### [Your assignment]
Each entry that follows needs to be written out exactly, with nothing left out.

### [Transcribed page contents]
------------

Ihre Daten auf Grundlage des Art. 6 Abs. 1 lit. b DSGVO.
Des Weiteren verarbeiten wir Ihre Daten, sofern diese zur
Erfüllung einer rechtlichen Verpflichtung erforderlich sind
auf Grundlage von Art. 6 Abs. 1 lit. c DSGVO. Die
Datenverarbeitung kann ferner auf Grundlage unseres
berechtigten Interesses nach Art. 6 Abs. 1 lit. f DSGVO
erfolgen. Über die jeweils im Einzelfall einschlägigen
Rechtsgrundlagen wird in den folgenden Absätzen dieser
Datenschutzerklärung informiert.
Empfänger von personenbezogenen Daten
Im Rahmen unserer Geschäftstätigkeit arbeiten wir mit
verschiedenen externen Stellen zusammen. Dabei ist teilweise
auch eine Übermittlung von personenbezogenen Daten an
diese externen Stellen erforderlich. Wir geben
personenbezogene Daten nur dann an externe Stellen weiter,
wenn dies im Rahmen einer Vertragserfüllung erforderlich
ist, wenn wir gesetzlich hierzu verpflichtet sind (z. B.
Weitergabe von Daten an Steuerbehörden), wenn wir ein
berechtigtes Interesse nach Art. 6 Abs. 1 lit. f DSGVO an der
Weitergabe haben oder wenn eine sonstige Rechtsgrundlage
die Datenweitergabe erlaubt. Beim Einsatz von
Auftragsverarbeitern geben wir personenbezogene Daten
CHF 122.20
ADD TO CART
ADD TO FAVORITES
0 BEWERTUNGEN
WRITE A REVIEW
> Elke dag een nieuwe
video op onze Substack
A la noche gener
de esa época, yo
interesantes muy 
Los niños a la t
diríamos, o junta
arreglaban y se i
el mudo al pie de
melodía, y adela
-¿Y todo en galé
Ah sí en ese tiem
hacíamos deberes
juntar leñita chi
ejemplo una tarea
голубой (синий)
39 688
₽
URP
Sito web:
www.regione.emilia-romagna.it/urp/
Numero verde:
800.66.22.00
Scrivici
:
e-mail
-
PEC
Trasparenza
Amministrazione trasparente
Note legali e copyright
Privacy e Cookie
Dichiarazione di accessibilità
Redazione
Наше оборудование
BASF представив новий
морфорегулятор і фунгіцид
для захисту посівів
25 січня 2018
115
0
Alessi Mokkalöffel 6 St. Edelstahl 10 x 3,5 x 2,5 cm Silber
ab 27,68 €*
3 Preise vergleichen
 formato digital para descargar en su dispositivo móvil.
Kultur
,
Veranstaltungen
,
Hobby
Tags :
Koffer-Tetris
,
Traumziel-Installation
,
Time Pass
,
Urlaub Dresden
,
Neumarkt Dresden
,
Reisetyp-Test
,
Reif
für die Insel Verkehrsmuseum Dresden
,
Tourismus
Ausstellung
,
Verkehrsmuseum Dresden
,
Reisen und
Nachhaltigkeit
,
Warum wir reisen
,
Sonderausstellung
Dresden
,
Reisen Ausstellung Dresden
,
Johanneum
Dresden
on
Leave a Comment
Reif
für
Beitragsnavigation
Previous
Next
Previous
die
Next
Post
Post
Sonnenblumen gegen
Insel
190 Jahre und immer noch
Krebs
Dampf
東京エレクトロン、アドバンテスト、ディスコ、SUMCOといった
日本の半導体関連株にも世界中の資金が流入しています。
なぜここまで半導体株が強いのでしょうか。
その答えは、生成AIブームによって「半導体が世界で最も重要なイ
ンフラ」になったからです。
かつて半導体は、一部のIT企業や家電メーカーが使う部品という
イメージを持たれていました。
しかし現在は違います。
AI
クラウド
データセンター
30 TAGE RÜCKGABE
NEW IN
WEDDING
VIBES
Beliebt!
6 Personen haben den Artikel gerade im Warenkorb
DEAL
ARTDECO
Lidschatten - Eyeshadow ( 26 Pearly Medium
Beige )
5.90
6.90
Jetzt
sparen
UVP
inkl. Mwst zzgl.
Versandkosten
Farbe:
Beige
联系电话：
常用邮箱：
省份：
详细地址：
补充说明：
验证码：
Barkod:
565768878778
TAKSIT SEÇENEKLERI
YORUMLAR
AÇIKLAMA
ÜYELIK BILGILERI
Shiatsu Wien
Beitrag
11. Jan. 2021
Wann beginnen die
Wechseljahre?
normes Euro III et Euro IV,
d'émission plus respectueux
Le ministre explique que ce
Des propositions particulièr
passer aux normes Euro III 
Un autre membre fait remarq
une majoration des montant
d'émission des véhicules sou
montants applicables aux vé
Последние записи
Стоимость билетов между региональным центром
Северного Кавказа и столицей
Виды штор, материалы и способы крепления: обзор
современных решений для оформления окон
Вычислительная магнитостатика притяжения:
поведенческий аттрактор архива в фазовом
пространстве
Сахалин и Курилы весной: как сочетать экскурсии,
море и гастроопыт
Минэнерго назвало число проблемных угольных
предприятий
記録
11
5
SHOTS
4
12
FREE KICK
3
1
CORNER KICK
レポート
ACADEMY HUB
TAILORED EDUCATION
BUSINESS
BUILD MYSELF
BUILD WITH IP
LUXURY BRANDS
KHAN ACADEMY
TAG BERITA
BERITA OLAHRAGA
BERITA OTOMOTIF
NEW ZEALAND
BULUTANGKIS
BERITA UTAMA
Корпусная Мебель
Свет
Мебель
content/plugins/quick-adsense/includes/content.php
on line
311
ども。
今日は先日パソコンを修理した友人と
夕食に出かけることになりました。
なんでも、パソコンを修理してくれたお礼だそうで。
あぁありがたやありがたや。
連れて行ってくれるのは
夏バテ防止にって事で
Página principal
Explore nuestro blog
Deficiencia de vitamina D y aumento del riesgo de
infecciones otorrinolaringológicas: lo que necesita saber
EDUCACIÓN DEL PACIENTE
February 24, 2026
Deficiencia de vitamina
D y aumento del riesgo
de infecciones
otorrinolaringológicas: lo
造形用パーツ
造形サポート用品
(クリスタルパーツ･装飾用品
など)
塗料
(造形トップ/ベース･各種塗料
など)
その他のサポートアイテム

------------

### [Result of this task]
Ihre Daten auf Grundlage des Art. 6 Abs. 1 lit. b DSGVO.
Des Weiteren verarbeiten wir Ihre Daten, sofern diese zur
Erfüllung einer rechtlichen Verpflichtung erforderlich sind
auf Grundlage von Art. 6 Abs. 1 lit. c DSGVO. Die
Datenverarbeitung kann ferner auf Grundlage unseres
berechtigten Interesses nach Art. 6 Abs. 1 lit. f DSGVO
erfolgen. Über die jeweils im Einzelfall einschlägigen
Rechtsgrundlagen wird in den folgenden Absätzen dieser
Datenschutzerklärung informiert.
Empfänger von personenbezogenen Daten
Im Rahmen unserer Geschäftstätigkeit arbeiten wir mit
verschiedenen externen Stellen zusammen. Dabei ist teilweise
auch eine Übermittlung von personenbezogenen Daten an
diese externen Stellen erforderlich. Wir geben
personenbezogene Daten nur dann an externe Stellen weiter,
wenn dies im Rahmen einer Vertragserfüllung erforderlich
ist, wenn wir gesetzlich hierzu verpflichtet sind (z. B.
Weitergabe von Daten an Steuerbehörden), wenn wir ein
berechtigtes Interesse nach Art. 6 Abs. 1 lit. f DSGVO an der
Weitergabe haben oder wenn eine sonstige Rechtsgrundlage
die Datenweitergabe erlaubt. Beim Einsatz von
Auftragsverarbeitern geben wir personenbezogene Daten
CHF 122.20
ADD TO CART
ADD TO FAVORITES
0 BEWERTUNGEN
WRITE A REVIEW
> Elke dag een nieuwe
video op onze Substack
A la noche gener
de esa época, yo
interesantes muy 
Los niños a la t
diríamos, o junta
arreglaban y se i
el mudo al pie de
melodía, y adela
-¿Y todo en galé
Ah sí en ese tiem
hacíamos deberes
juntar leñita chi
ejemplo una tarea
голубой (синий)
39 688
₽
URP
Sito web:
www.regione.emilia-romagna.it/urp/
Numero verde:
800.66.22.00
Scrivici
:
e-mail
-
PEC
Trasparenza
Amministrazione trasparente
Note legali e copyright
Privacy e Cookie
Dichiarazione di accessibilità
Redazione
Наше оборудование
BASF представив новий
морфорегулятор і фунгіцид
для захисту посівів
25 січня 2018
115
0
Alessi Mokkalöffel 6 St. Edelstahl 10 x 3,5 x 2,5 cm Silber
ab 27,68 €*
3 Preise vergleichen
 formato digital para descargar en su dispositivo móvil.
Kultur
,
Veranstaltungen
,
Hobby
Tags :
Koffer-Tetris
,
Traumziel-Installation
,
Time Pass
,
Urlaub Dresden
,
Neumarkt Dresden
,
Reisetyp-Test
,
Reif
für die Insel Verkehrsmuseum Dresden
,
Tourismus
Ausstellung
,
Verkehrsmuseum Dresden
,
Reisen und
Nachhaltigkeit
,
Warum wir reisen
,
Sonderausstellung
Dresden
,
Reisen Ausstellung Dresden
,
Johanneum
Dresden
on
Leave a Comment
Reif
für
Beitragsnavigation
Previous
Next
Previous
die
Next
Post
Post
Sonnenblumen gegen
Insel
190 Jahre und immer noch
Krebs
Dampf
東京エレクトロン、アドバンテスト、ディスコ、SUMCOといった
日本の半導体関連株にも世界中の資金が流入しています。
なぜここまで半導体株が強いのでしょうか。
その答えは、生成AIブームによって「半導体が世界で最も重要なイ
ンフラ」になったからです。
かつて半導体は、一部のIT企業や家電メーカーが使う部品という
イメージを持たれていました。
しかし現在は違います。
AI
クラウド
データセンター
30 TAGE RÜCKGABE
NEW IN
WEDDING
VIBES
Beliebt!
6 Personen haben den Artikel gerade im Warenkorb
DEAL
ARTDECO
Lidschatten - Eyeshadow ( 26 Pearly Medium
Beige )
5.90
6.90
Jetzt
sparen
UVP
inkl. Mwst zzgl.
Versandkosten
Farbe:
Beige
联系电话：
常用邮箱：
省份：
详细地址：
补充说明：
验证码：
Barkod:
565768878778
TAKSIT SEÇENEKLERI
YORUMLAR
AÇIKLAMA
ÜYELIK BILGILERI
Shiatsu Wien
Beitrag
11. Jan. 2021
Wann beginnen die
Wechseljahre?
normes Euro III et Euro IV,
d'émission plus respectueux
Le ministre explique que ce
Des propositions particulièr
passer aux normes Euro III 
Un autre membre fait remarq
une majoration des montant
d'émission des véhicules sou
montants applicables aux vé
Последние записи
Стоимость билетов между региональным центром
Северного Кавказа и столицей
Виды штор, материалы и способы крепления: обзор
современных решений для оформления окон
Вычислительная магнитостатика притяжения:
поведенческий аттрактор архива в фазовом
пространстве
Сахалин и Курилы весной: как сочетать экскурсии,
море и гастроопыт
Минэнерго назвало число проблемных угольных
предприятий
記録
11
5
SHOTS
4
12
FREE KICK
3
1
CORNER KICK
レポート
ACADEMY HUB
TAILORED EDUCATION
BUSINESS
BUILD MYSELF
BUILD WITH IP
LUXURY BRANDS
KHAN ACADEMY
TAG BERITA
BERITA OLAHRAGA
BERITA OTOMOTIF
NEW ZEALAND
BULUTANGKIS
BERITA UTAMA
Корпусная Мебель
Свет
Мебель
content/plugins/quick-adsense/includes/content.php
on line
311
ども。
今日は先日パソコンを修理した友人と
夕食に出かけることになりました。
なんでも、パソコンを修理してくれたお礼だそうで。
あぁありがたやありがたや。
連れて行ってくれるのは
夏バテ防止にって事で
Página principal
Explore nuestro blog
Deficiencia de vitamina D y aumento del riesgo de
infecciones otorrinolaringológicas: lo que necesita saber
EDUCACIÓN DEL PACIENTE
February 24, 2026
Deficiencia de vitamina
D y aumento del riesgo
de infecciones
otorrinolaringológicas: lo
造形用パーツ
造形サポート用品
(クリスタルパーツ･装飾用品
など)
塗料
(造形トップ/ベース･各種塗料
など)
その他のサポートアイテム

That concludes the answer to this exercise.